Segment Start: Records shown

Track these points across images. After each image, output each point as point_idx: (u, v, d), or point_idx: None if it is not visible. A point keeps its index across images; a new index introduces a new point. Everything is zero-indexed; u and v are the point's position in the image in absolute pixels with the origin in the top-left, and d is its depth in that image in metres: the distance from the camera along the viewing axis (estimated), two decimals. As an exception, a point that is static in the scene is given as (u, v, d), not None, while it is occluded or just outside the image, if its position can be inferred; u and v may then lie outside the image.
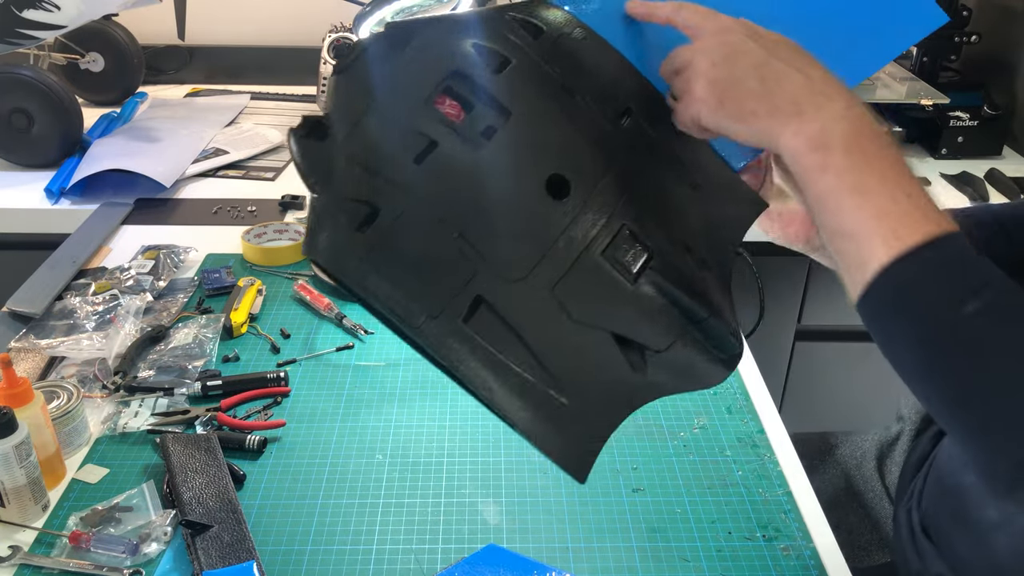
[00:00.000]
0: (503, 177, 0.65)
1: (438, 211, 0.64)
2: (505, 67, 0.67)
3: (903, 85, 1.82)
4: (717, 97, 0.66)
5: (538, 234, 0.65)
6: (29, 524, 0.86)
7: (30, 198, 1.51)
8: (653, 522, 0.89)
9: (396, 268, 0.63)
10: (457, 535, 0.87)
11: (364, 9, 1.20)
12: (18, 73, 1.57)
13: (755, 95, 0.65)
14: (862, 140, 0.63)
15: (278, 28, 2.10)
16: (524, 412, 0.66)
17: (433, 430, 1.01)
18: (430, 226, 0.63)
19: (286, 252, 1.34)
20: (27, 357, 1.11)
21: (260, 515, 0.89)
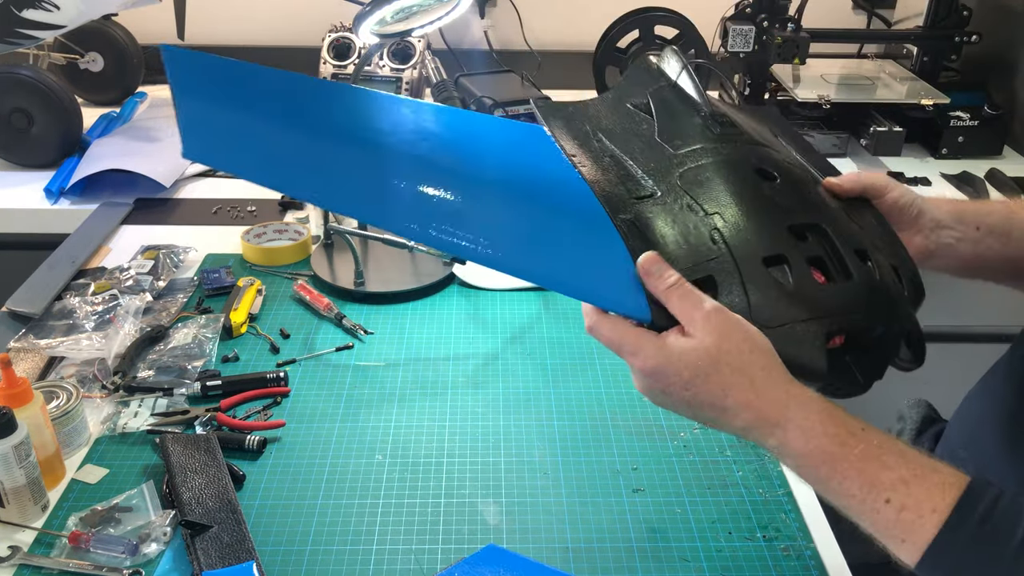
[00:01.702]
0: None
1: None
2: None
3: (903, 85, 1.82)
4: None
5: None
6: (29, 524, 0.86)
7: (30, 198, 1.51)
8: (653, 522, 0.88)
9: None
10: (457, 535, 0.87)
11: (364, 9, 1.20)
12: (18, 73, 1.57)
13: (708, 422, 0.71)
14: (820, 453, 0.66)
15: (278, 28, 2.10)
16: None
17: (433, 430, 1.01)
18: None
19: (286, 252, 1.34)
20: (27, 357, 1.11)
21: (260, 515, 0.88)
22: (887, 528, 0.64)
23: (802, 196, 0.82)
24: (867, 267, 0.77)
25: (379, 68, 1.86)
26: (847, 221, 0.82)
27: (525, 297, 1.27)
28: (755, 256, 0.75)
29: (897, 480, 0.64)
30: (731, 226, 0.77)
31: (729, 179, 0.80)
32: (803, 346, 0.72)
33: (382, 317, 1.22)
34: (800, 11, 1.81)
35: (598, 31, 1.83)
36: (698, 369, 0.67)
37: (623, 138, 0.87)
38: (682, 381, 0.68)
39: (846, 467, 0.65)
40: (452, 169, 0.80)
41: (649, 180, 0.82)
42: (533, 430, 1.01)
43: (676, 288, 0.70)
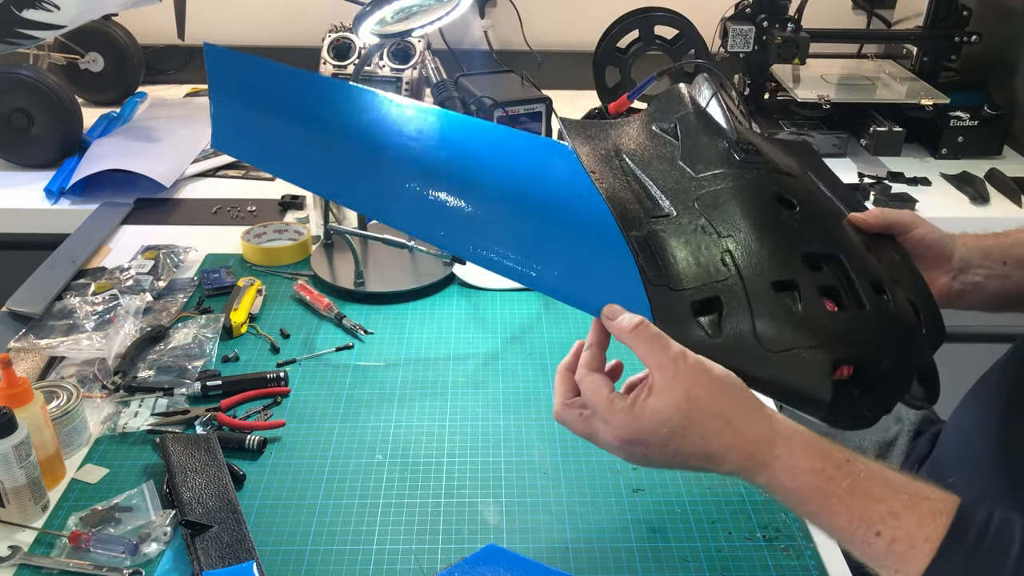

Segment End: Records shown

Write the data above out again exactly, every line of it, and exclude the pictures.

Track these points across images. After each image, output each point as point_idx: (u, v, d), or point_idx: None if it is not visible. A point keeps its index across images; a new index introduces a new point. Everything is zero-indexed; u and v are the point's position in the image in absolute pixels with the origin in the top-left, and d is its depth in that image in metres: the distance from the camera along the viewing axis (estimated), two decimals. As an exception, a point that is static in the scene is given as (u, v, d), not None, while it is occluded or just outside the image, if its position can be inferred; u and v may then lie outside the image.
[00:00.000]
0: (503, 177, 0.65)
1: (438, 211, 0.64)
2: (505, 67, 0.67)
3: (903, 85, 1.82)
4: (717, 97, 0.66)
5: (538, 234, 0.65)
6: (29, 524, 0.86)
7: (30, 198, 1.51)
8: (653, 522, 0.89)
9: (396, 268, 0.63)
10: (457, 535, 0.87)
11: (364, 9, 1.20)
12: (18, 73, 1.57)
13: (755, 95, 0.65)
14: (862, 140, 0.63)
15: (278, 28, 2.10)
16: (524, 412, 0.66)
17: (433, 430, 1.01)
18: (430, 226, 0.63)
19: (286, 252, 1.34)
20: (27, 357, 1.11)
21: (260, 515, 0.89)
[00:01.702]
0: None
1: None
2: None
3: (903, 85, 1.82)
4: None
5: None
6: (29, 524, 0.86)
7: (30, 198, 1.51)
8: (653, 522, 0.88)
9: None
10: (457, 535, 0.87)
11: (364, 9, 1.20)
12: (18, 73, 1.57)
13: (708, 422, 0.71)
14: (820, 453, 0.66)
15: (278, 28, 2.10)
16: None
17: (433, 430, 1.01)
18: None
19: (286, 252, 1.34)
20: (27, 357, 1.11)
21: (260, 515, 0.88)
22: (887, 528, 0.64)
23: (802, 196, 0.82)
24: (867, 267, 0.77)
25: (379, 68, 1.86)
26: (847, 221, 0.82)
27: (525, 297, 1.27)
28: (755, 256, 0.75)
29: (897, 480, 0.64)
30: (731, 226, 0.77)
31: (729, 179, 0.80)
32: (803, 346, 0.72)
33: (382, 317, 1.22)
34: (800, 11, 1.81)
35: (598, 31, 1.83)
36: (698, 369, 0.67)
37: (623, 138, 0.87)
38: (682, 381, 0.68)
39: (846, 467, 0.65)
40: (452, 169, 0.80)
41: (649, 180, 0.82)
42: (533, 430, 1.01)
43: (676, 288, 0.70)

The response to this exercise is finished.